**Job item:** Please print all of the material below word for word, leaving the pictures out.

Images of plotted data
★ ★ ★

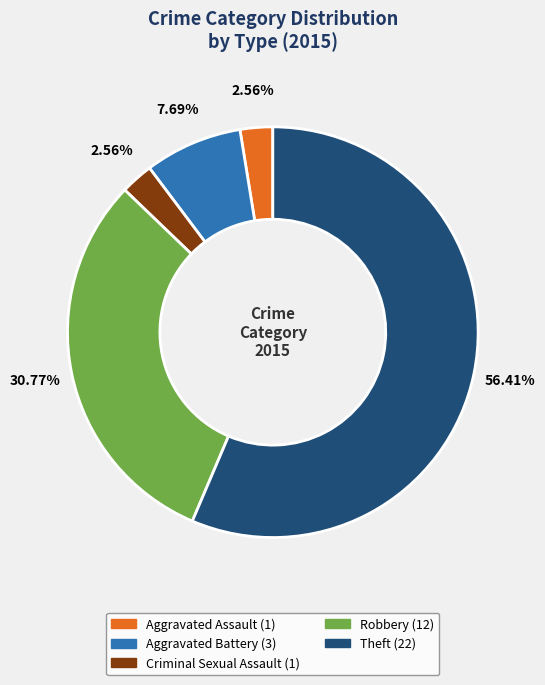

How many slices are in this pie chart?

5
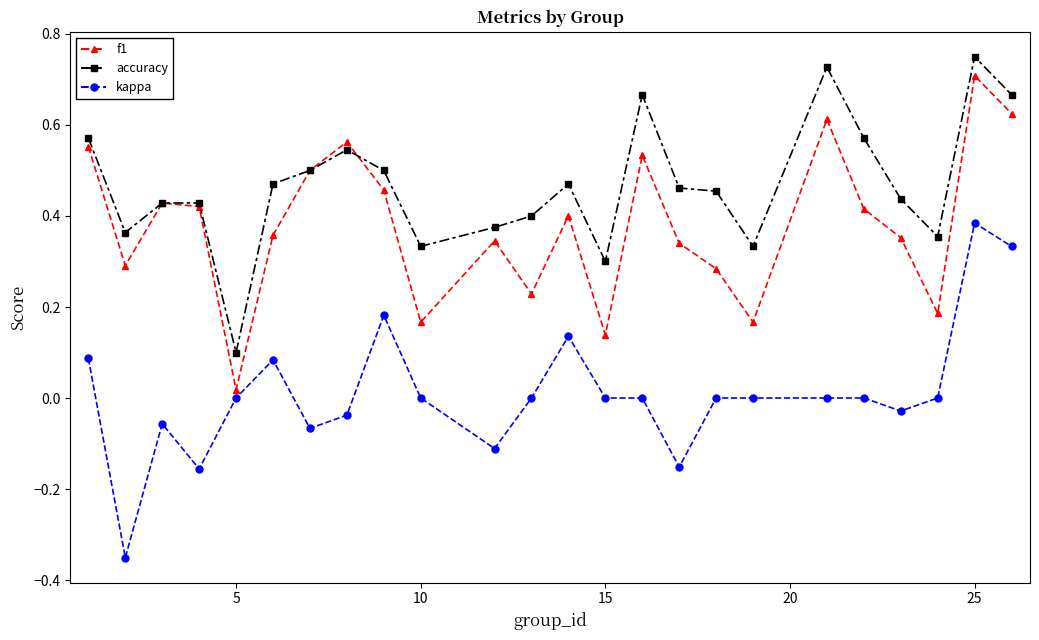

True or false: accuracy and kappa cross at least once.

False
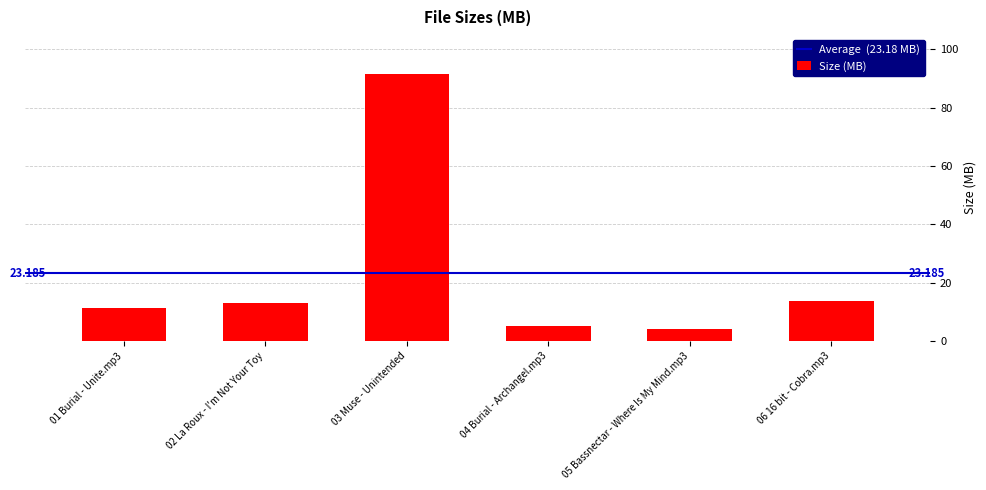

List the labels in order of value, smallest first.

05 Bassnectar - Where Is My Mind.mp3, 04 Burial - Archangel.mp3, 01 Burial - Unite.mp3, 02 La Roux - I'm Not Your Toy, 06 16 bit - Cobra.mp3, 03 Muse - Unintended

★ ★ ★

**Exercise solution:**
How many slices are in this pie chart?

5

True or false: accuracy and kappa cross at least once.

False

List the labels in order of value, smallest first.

05 Bassnectar - Where Is My Mind.mp3, 04 Burial - Archangel.mp3, 01 Burial - Unite.mp3, 02 La Roux - I'm Not Your Toy, 06 16 bit - Cobra.mp3, 03 Muse - Unintended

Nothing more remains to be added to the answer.